What's most confusing and thought-provoking to me about Open Science is the global relevance of science in general. Science affects every aspect of our lives as human beings. It shapes our world in very specific and influential ways. So, in that sense, the culture of science as it is now, is a global problem. Scientists all over the world are potentially duplicating each others efforts and results, redoing each others' work and research.  Wouldn't it make more sense - to everyone, not just scientists - to share? Share the work, the data, the results; share the prestige, the fame, the failure? Without sharing the work, how much time are we losing, in the battle against things like cancer, diabetes, HIV? These are diseases that affect everyone, everywhere. Why wouldn't the scientific community want to contribute to each others' work and knowledge? Wouldn't societies as a whole stand to gain more through that type of sharing than any one scientist could lose?

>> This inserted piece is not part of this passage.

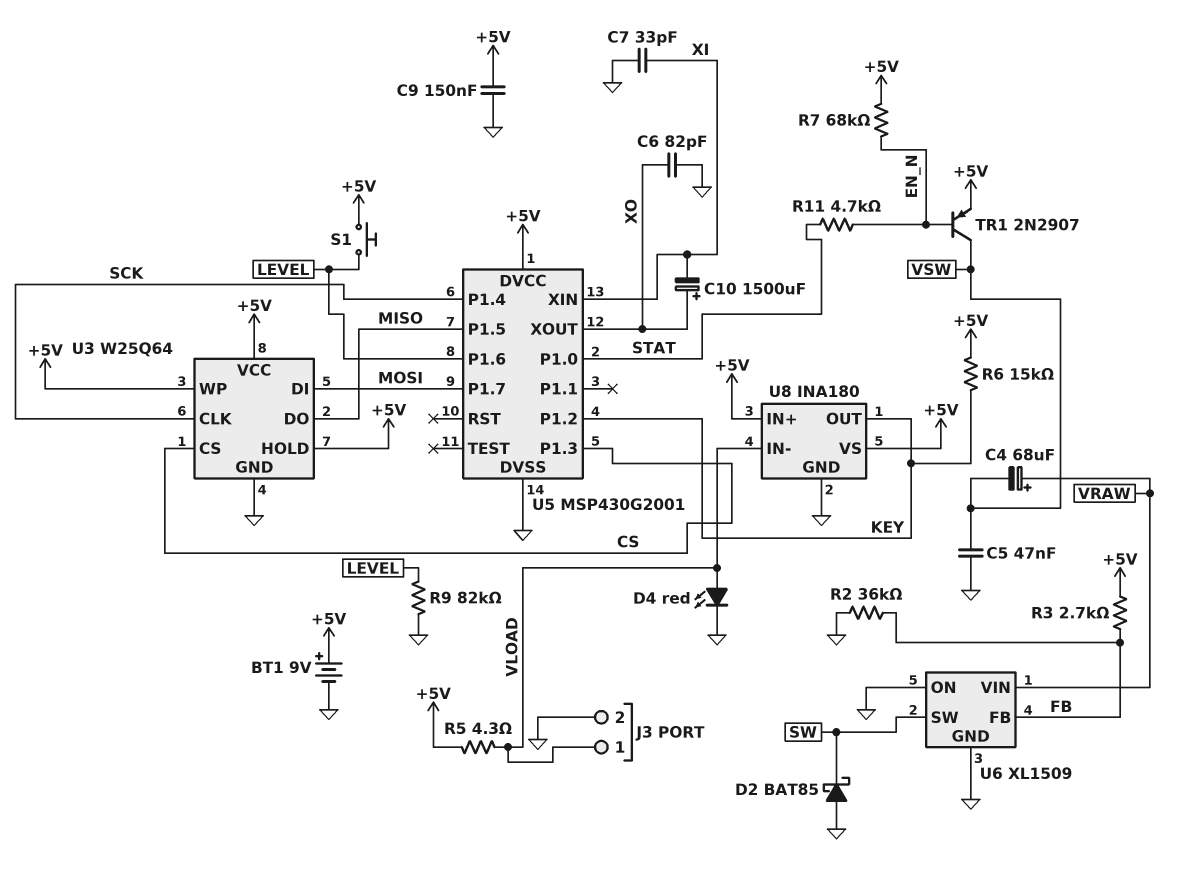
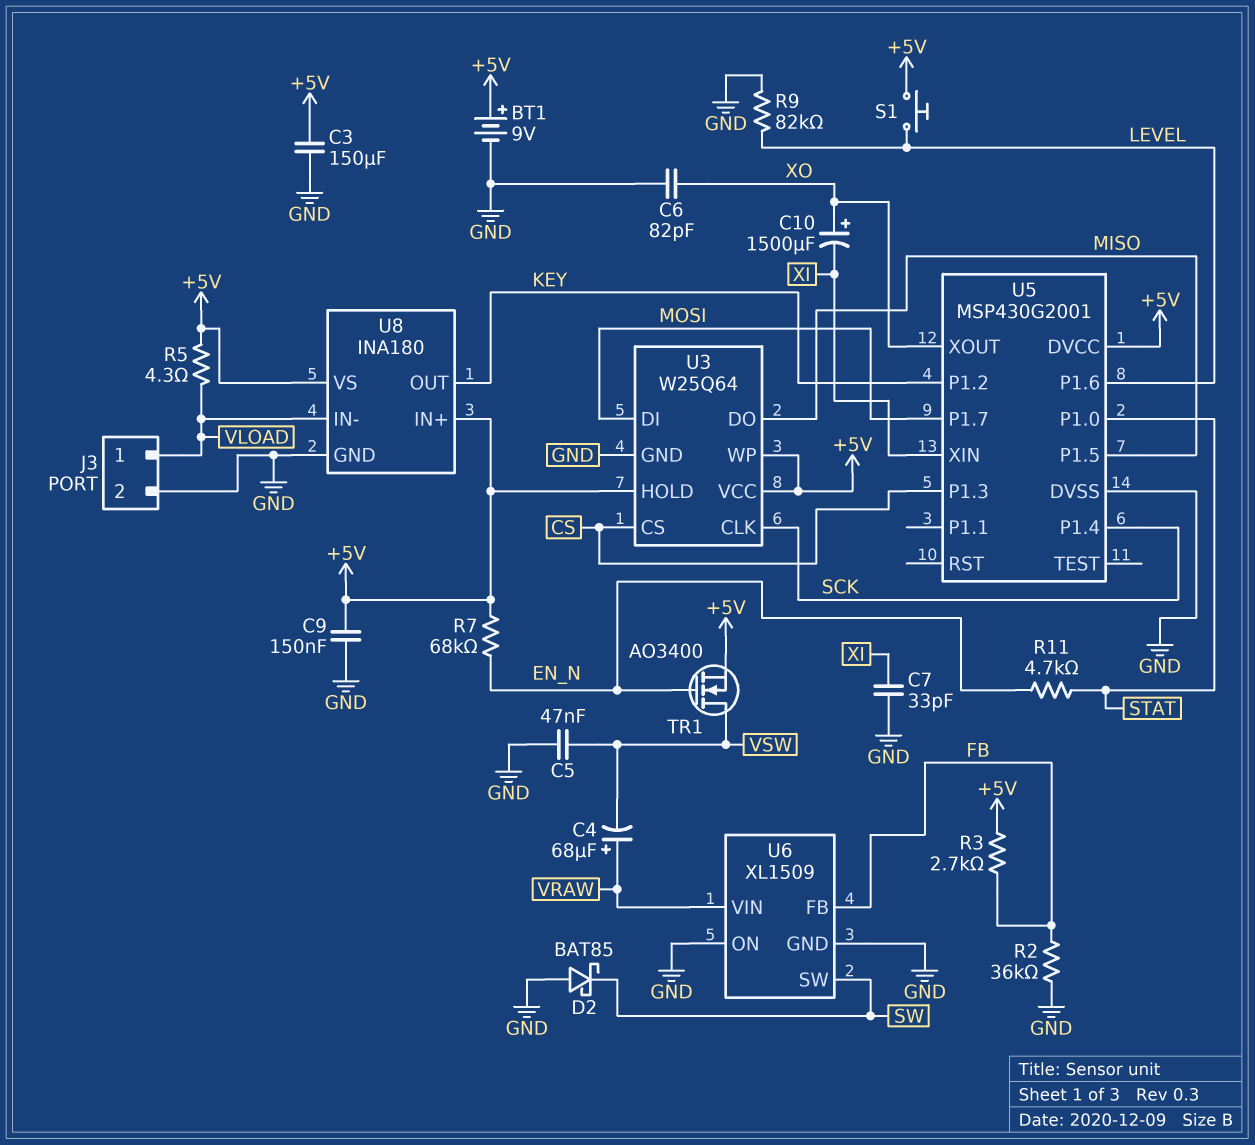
C3: none -> 150uF (+5V, GND)
D4: LED red (A VLOAD, K GND) -> none
R6: 15k (+5V, KEY) -> none
TR1: PNP 2N2907 (B EN_N, C VSW, E +5V) -> NMOS AO3400 (G EN_N, D VSW, S +5V)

Well, it might make sense, and we might gain more as a society if science were more open, but it's not happening - not now, and not for a while - if ever. The other troubling part of implementing Open Science is the sub-concept of "Open data."  Data, in and of itself, drives much of what science is and means and does. And it's the data - what it can do, what it can mean, and what it can change - that's so controversial in this context.  Let's say, for example, an experiment leads to the discovery of a biological warfare method. If we are applying the principles listed at the Science Commons,  and this data is in the public domain, accessible by way of technology, what harm can then be done if the data were to be found and used by someone who, let's say, isn't a scientist, or someone who doesn't have an altruistic purpose in mind? If this data were to fall into the hands of someone who wants to cause other people harm, using this data to recreate the biological warfare method is a possible outcome. Application of the result may be detrimental to society - how much of society, I can't say, but one or more people/places could be negatively affected. So clearly there is an ethical concern to "open data," as it's understood in the context of open science.
However negative I may sound towards Open Science, in some ways I do support it, and I do understand its value. And I think behind any and all of these movements towards being open, we do recognize that technology affords us connections to a global community that we can all participate in if we choose to, and that's something that was never possible before. Technology can remove all sorts of barriers, but it can also raise a lot of questions.
While technology advances at a rapid pace, obviously the evolution of humanity moves at a  slower clip. All these ideas and concepts are great, but when taken in context, are pretty radical. Sure, we have the technology and the desire to see what's possible to achieve with it, but really, we are trying to change longstanding cultural norms. That will take time, and it will require fundamental changes to the culture and professional field of science.